Reading passage –
In the Vedas, there is continuous reference to Vak, or speech, and the critical role played by language is determining who we are. For example, in Hindi, we have pronouns that reveal station in society (aap, tum, tu). Also in French (vous, tu). But not in English. Language, i.e. Saraswati, plays a key role in figuring identity. How do others address us? How do we address others?
Animals seek food (Lakshmi) and power (Durga) to get that food, or to ensure one does not become food. Without food and power, no one can survive. In social sciences, the study of Lakshmi becomes economics and study of Durga becomes politics. The study of Saraswati becomes philosophy.
At one time, study of philosophy included science. Now it does not. Today, science is focusing on the material and the measurable (saguna), while philosophy restricts itself to the non-measurable (nirguna). We study science not to understand ourselves; it has nothing to do with meaning or self-understanding. It has become about technology (tantra) that enables us to control the world.

Work order –
Rewrite the passage on speech and identity between "In the Vedas, there" and "Saraswati becomes philosophy.", inclusive, swapping "food" for "nourishment".

Provided information –
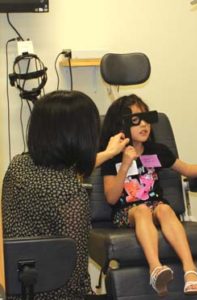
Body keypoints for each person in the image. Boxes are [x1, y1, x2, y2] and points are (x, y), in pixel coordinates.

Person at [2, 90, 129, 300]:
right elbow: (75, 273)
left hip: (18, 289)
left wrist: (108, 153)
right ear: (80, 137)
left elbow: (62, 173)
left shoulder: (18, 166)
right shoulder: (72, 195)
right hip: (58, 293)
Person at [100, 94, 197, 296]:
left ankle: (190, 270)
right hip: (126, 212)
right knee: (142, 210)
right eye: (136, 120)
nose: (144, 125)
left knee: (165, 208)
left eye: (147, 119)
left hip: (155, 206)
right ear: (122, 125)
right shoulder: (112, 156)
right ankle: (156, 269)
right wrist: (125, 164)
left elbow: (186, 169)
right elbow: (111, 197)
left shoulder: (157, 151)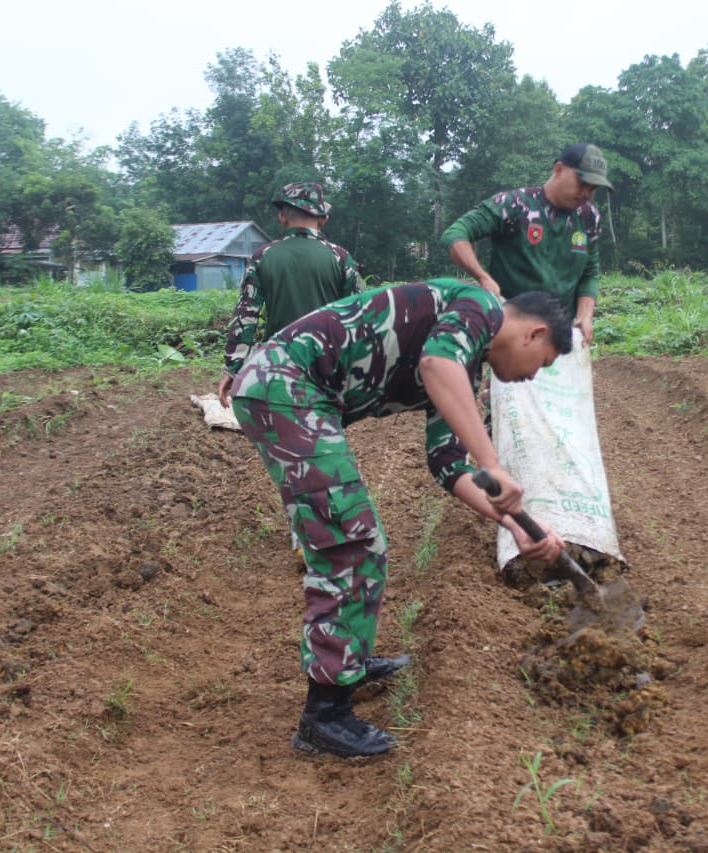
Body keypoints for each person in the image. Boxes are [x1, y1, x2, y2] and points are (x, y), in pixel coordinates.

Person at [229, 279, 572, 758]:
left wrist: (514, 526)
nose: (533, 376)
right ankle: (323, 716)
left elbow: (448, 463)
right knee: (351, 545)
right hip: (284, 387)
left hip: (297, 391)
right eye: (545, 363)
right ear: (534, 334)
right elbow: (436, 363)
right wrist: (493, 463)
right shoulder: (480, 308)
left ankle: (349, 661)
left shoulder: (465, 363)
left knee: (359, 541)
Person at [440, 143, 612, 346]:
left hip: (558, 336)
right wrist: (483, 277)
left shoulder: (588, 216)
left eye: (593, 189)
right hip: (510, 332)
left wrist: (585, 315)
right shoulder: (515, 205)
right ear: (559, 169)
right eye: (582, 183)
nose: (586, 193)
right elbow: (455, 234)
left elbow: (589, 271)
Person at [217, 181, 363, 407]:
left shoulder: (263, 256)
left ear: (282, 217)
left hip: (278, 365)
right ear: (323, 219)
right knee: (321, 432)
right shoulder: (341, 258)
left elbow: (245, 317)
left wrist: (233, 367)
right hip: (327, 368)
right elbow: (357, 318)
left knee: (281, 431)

Answer for this exercise –
In the Vedas, there is continuous reference to Vak, or speech, and the critical role played by language is determining who we are. For example, in Hindi, we have pronouns that reveal station in society (aap, tum, tu). Also in French (vous, tu). But not in English. Language, i.e. Saraswati, plays a key role in figuring identity. How do others address us? How do we address others?
Animals seek nourishment (Lakshmi) and power (Durga) to get that nourishment, or to ensure one does not become nourishment. Without nourishment and power, no one can survive. In social sciences, the study of Lakshmi becomes economics and study of Durga becomes politics. The study of Saraswati becomes philosophy.